The issue is essentially a parody of The New Yorker. It copies the famous illustration of Eustace Tilley, a top-hatted man peering through a monocle that was on the cover of the first issue in 1925. But the church has made him look more like a hobo, with ratty clothes and flies buzzing around him.

The church also copies the magazine’s signature font — but alters it just enough to avoid running into any legal trouble.

Much of the magazine’s criticisms of The New Yorker article are directed at the author, Lawrence Wright. The church refers to the article’s primary subject, a former Scientologist named Paul Haggis, who won two Academy Awards for the movie “Crash,” as “the hypocrite of Hollywood” and a “nobody” whose career has peaked.

It is especially scornful of other former church members cited in the piece, who are pictured in the church publication in a series of unflattering photos. “The New Yorker — if you wonder why they don’t use photographs, here’s your answer,” a headline says. (The New Yorker does, in fact, use photographs.)
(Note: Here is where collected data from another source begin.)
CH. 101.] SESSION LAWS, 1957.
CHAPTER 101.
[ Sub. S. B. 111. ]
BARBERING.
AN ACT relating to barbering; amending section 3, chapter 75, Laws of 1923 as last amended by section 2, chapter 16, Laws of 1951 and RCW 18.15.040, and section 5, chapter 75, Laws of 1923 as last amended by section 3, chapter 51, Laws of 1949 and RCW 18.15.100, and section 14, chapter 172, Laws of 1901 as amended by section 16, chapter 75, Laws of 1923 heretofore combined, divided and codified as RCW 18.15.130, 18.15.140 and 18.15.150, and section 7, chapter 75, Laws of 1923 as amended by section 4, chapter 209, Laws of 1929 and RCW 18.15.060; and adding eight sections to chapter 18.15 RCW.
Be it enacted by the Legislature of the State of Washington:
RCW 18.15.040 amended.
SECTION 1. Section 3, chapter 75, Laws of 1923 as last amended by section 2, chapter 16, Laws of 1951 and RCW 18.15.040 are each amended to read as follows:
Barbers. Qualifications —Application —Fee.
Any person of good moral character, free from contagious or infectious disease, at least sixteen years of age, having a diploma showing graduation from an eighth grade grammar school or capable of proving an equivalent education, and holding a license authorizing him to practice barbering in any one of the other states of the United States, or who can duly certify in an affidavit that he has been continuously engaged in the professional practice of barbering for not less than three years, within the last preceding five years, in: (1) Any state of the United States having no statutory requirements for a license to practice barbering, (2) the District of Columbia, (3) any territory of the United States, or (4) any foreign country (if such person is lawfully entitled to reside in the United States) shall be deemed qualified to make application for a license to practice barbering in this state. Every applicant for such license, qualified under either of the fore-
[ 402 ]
The church mocks The New Yorker as no better than a supermarket tabloid, with a fake New Yorker cover headlined “Remnick Denies Alien Baby Claim,” a dig at the magazine’s editor, David Remnick.

But not all of it is light-hearted. The church singles out editors, fact-checkers and other New Yorker staff members who worked on the article by name and prints their photos. The church also uses what appears to be a surveillance photograph taken of Mr. Wright while he was conducting an interview at an outdoor cafe in Texas.

A New Yorker spokeswoman said the magazine had absolute confidence in its article and stood by it.

Church officials did not respond to messages left at their California and Florida offices on Wednesday.

When asked about the publication, one of the women distributing it in front of the Condé Nast building on 42nd Street seemed unsure of its contents.

“I think it’s supposed to be The New Yorker,” the middle-aged woman said, pointing to the cover illustration. When asked whether Freedom was published by the Church of Scientology, she claimed not to know. When it was pointed out to her that she was standing outside The New Yorker’s offices, she said, “Oh, that must be why we’re here.”

So far the church has not sued Condé Nast, a tack it has taken with many others who have crossed it. Time magazine was faced with a $416 million lawsuit after it ran an article titled “The Thriving Cult of Greed and Power.”

Prior to taking legal action, the church took out a series of ads in USA Today disparaging the magazine.